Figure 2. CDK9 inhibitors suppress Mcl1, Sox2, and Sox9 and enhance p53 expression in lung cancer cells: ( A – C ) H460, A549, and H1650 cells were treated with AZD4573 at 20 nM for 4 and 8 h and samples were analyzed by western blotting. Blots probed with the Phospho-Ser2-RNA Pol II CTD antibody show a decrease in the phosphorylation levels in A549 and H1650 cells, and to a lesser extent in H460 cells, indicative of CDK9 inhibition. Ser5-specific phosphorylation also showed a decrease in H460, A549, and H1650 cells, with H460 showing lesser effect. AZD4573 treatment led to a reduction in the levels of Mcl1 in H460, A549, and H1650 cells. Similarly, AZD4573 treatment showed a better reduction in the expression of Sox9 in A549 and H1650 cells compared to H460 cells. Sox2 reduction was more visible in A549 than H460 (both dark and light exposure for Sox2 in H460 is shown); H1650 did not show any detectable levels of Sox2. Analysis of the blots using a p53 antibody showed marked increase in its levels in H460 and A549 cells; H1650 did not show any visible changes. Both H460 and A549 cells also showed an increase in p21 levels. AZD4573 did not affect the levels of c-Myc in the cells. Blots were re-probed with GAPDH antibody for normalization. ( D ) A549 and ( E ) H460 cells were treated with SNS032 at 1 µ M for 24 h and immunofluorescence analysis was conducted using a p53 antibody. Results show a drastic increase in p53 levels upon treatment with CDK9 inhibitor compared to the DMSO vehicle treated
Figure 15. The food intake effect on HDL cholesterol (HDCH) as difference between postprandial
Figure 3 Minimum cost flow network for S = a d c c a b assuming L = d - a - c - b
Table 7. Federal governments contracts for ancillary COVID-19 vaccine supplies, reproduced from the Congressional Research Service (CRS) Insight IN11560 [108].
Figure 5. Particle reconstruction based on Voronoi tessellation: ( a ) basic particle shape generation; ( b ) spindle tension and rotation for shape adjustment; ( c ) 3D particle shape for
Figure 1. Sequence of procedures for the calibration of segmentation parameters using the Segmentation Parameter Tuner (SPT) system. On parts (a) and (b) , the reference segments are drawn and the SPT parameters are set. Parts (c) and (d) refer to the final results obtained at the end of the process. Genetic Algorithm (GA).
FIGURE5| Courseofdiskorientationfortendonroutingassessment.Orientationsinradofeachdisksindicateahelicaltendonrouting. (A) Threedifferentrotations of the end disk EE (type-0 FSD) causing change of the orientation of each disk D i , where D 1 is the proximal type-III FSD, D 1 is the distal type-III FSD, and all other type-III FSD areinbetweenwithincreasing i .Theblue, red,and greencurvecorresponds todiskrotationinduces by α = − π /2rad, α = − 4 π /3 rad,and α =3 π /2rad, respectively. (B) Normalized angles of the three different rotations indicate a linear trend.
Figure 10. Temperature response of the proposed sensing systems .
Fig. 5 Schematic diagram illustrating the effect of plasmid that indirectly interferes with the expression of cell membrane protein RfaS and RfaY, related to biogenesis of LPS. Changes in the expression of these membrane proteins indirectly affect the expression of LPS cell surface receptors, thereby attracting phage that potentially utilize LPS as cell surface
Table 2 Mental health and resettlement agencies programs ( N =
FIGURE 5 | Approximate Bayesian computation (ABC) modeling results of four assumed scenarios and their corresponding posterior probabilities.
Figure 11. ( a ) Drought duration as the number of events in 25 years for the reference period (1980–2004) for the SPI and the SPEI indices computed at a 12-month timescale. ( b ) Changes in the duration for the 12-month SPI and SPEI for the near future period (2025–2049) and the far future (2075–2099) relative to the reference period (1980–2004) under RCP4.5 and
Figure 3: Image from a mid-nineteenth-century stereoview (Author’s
◆ ◆ ◆
• _Task to carry out_
In the listing above, find the line with "Table 7. Federal" and the line with "FIGURE 5 | Approximate", then print exactly those lines and every line between them.

• _Written solution_
Table 7. Federal governments contracts for ancillary COVID-19 vaccine supplies, reproduced from the Congressional Research Service (CRS) Insight IN11560 [108].
Figure 5. Particle reconstruction based on Voronoi tessellation: ( a ) basic particle shape generation; ( b ) spindle tension and rotation for shape adjustment; ( c ) 3D particle shape for
Figure 1. Sequence of procedures for the calibration of segmentation parameters using the Segmentation Parameter Tuner (SPT) system. On parts (a) and (b) , the reference segments are drawn and the SPT parameters are set. Parts (c) and (d) refer to the final results obtained at the end of the process. Genetic Algorithm (GA).
FIGURE5| Courseofdiskorientationfortendonroutingassessment.Orientationsinradofeachdisksindicateahelicaltendonrouting. (A) Threedifferentrotations of the end disk EE (type-0 FSD) causing change of the orientation of each disk D i , where D 1 is the proximal type-III FSD, D 1 is the distal type-III FSD, and all other type-III FSD areinbetweenwithincreasing i .Theblue, red,and greencurvecorresponds todiskrotationinduces by α = − π /2rad, α = − 4 π /3 rad,and α =3 π /2rad, respectively. (B) Normalized angles of the three different rotations indicate a linear trend.
Figure 10. Temperature response of the proposed sensing systems .
Fig. 5 Schematic diagram illustrating the effect of plasmid that indirectly interferes with the expression of cell membrane protein RfaS and RfaY, related to biogenesis of LPS. Changes in the expression of these membrane proteins indirectly affect the expression of LPS cell surface receptors, thereby attracting phage that potentially utilize LPS as cell surface
Table 2 Mental health and resettlement agencies programs ( N =
FIGURE 5 | Approximate Bayesian computation (ABC) modeling results of four assumed scenarios and their corresponding posterior probabilities.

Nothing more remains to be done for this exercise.